Deze voorstelling ben ik nooit vergeten, maar het duurde nog even vóór ik mijn eigen weg vond. Omdat werken met hart, ziel en lichaam voorop stond, ging ik in 1981 naar de Academie voor Expressie en Communicatie (AVEC) in Leeuwarden. Ik wilde met mensen gaan werken. Op de Academie experimenteerde ik met kostuums, poppen, Commedia dell’Arte, maskers, beweging en theater. Zo inspireerde onder andere Pina Bausch mij, die ik in Wuppertal bezocht voor research over de werking van theater, waarin persoonlijke motieven met elkaar vervlochten zijn.
Na mijn afstuderen zocht ik contact met het Pop en Spel Kollektief, een professioneel theatergezelschap. Yvon Hofer leidde mij in de praktijk op. Ik maakte kostuums, decors en speelfiguren. Al snel ontdekte ik dat het verhaal voor mij verteld werd door het beeld. Ik keek met de ogen van een beeldend kunstenaar. Dit was een andere benadering. Speelpoppen moesten veel meer uitgewerkt worden, vanuit hun bewegingsfunctie voor poppenspelers en acteurs. Naast mijn werk voor het Kollektief ging ik een serie grote mythologische dierfiguren maken.
In 1995 kreeg ik van het Natuurmuseum Fryslân de kans een grote expositie te creëeren. “Nachtwereld” ontstond. Bezoekers gingen een gangenstelsel in en maakten een reis van de nacht naar de dag. Ze lieten het lawaai van de wereld achter zich. Zo ontstond een mengvorm van beeldende kunst en theater. Bezoekers werden meegevoerd in een verhaal door een tocht langs objecten. Een soundscape begeleidde de projecten en er was theatrale belichting.
Vele projecten in deze stijl volgden: “De Sneeuwkoningin”, “Kruip uit je huid”, “De Draak” en “De geheime tuin”.In grote lijnen werd mijn werk steeds abstracter en dynamischer. Associatief ontstaan structuren en die groeien aaneen tot een compositie.
De compositie wordt vervolmaakt door een soundscape en veranderend licht, waardoor een filmische beleving van het onderwerp mogelijk wordt.

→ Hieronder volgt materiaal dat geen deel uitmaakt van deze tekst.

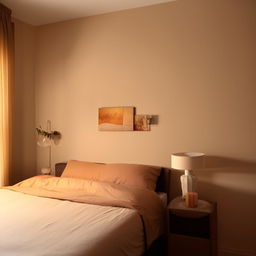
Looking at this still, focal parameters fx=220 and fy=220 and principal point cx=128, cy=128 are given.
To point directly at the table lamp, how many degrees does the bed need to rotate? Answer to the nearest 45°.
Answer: approximately 135° to its left

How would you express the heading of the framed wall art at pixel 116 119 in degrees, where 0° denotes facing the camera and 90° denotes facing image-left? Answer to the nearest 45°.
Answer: approximately 0°

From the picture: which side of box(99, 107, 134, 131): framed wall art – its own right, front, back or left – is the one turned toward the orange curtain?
right

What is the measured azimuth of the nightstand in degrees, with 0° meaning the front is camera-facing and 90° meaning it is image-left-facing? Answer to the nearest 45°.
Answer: approximately 0°

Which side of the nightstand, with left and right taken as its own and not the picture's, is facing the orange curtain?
right

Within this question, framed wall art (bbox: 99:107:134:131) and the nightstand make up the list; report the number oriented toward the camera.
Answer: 2

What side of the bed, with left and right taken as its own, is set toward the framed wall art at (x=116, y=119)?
back
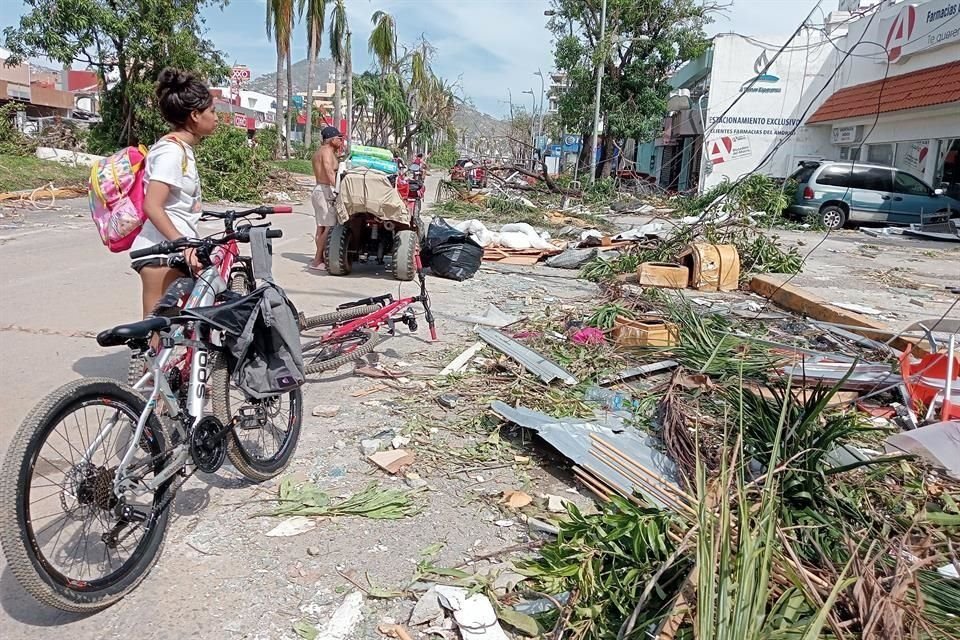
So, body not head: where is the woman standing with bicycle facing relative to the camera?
to the viewer's right

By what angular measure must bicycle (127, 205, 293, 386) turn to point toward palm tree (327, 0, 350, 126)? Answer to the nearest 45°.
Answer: approximately 45° to its left

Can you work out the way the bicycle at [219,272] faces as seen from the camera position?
facing away from the viewer and to the right of the viewer

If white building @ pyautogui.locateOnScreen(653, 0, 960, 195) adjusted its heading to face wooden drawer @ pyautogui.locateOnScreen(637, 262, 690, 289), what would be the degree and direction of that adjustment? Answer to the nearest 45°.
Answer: approximately 45° to its left

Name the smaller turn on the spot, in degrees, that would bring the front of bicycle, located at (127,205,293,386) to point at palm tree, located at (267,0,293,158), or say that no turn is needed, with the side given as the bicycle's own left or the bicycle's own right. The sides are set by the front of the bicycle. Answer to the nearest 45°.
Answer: approximately 45° to the bicycle's own left

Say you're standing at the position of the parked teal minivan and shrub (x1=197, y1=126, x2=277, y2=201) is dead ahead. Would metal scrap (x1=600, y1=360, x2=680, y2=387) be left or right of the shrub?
left

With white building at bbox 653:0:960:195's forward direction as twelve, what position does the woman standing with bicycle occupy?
The woman standing with bicycle is roughly at 11 o'clock from the white building.

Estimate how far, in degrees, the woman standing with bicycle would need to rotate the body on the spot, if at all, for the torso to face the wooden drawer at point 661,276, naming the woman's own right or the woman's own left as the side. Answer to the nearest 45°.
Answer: approximately 45° to the woman's own left

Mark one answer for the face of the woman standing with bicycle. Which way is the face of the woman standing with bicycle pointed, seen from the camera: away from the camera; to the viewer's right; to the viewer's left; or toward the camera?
to the viewer's right

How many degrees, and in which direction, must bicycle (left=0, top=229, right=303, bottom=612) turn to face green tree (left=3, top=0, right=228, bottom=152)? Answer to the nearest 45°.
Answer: approximately 45° to its left

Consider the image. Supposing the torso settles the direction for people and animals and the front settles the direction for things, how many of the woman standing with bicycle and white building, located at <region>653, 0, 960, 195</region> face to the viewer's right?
1

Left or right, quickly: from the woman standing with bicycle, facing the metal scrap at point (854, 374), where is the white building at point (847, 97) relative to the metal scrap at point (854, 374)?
left
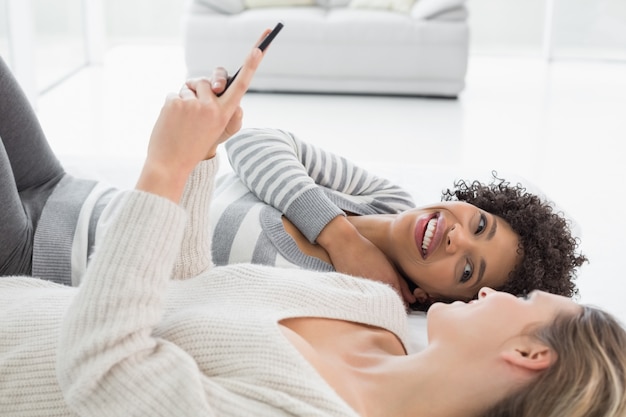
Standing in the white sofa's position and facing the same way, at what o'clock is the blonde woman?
The blonde woman is roughly at 12 o'clock from the white sofa.

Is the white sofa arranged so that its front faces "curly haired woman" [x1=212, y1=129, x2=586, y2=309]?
yes

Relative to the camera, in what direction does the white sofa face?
facing the viewer
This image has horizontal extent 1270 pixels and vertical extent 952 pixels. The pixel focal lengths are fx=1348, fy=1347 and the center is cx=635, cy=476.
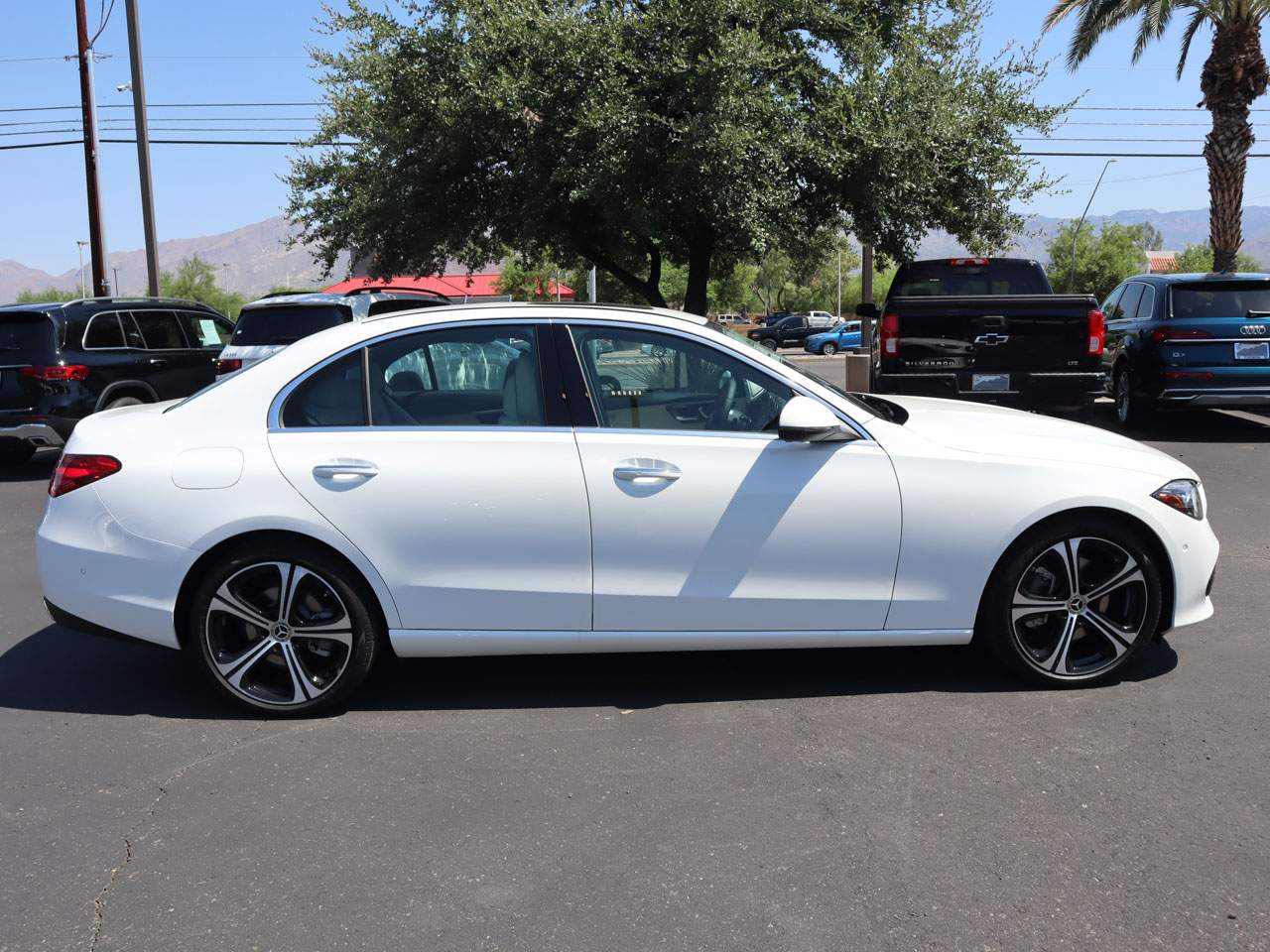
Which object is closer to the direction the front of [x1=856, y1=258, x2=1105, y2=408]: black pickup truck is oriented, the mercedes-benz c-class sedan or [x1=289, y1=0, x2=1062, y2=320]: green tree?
the green tree

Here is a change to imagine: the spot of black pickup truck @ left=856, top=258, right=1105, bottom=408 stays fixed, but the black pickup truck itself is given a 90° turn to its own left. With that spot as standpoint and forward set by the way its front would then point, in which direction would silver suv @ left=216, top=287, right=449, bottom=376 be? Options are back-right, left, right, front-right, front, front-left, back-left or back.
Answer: front

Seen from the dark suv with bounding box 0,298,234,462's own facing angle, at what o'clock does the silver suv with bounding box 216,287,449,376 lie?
The silver suv is roughly at 2 o'clock from the dark suv.

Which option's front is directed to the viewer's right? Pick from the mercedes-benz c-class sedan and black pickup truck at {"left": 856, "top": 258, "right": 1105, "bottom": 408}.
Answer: the mercedes-benz c-class sedan

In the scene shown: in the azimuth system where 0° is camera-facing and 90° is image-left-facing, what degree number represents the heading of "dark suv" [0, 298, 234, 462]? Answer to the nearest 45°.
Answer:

In 2006 begon ik met het project “De Vuurvogel”. Na de brand van januari 2009, die mijn atelier met daarin het bijna voltooide werk verwoestte, besloot ik de installatie “De Vuurvogel” te herbouwen. Mijn werk veranderde ingrijpend. Ik probeer met mijn structuren de dynamiek van emoties te vangen. Het project “De Vuurvogel” met zijn bijzondere voorgeschiedenis, neemt de positie van sleutelwerk in. Voorheen viel een verhaal uiteen in scènes, die elkaar opvolgden. “De Vuurvogel” bevat één installatie, die zich in verschillende aspecten ontvouwt door licht en geluid.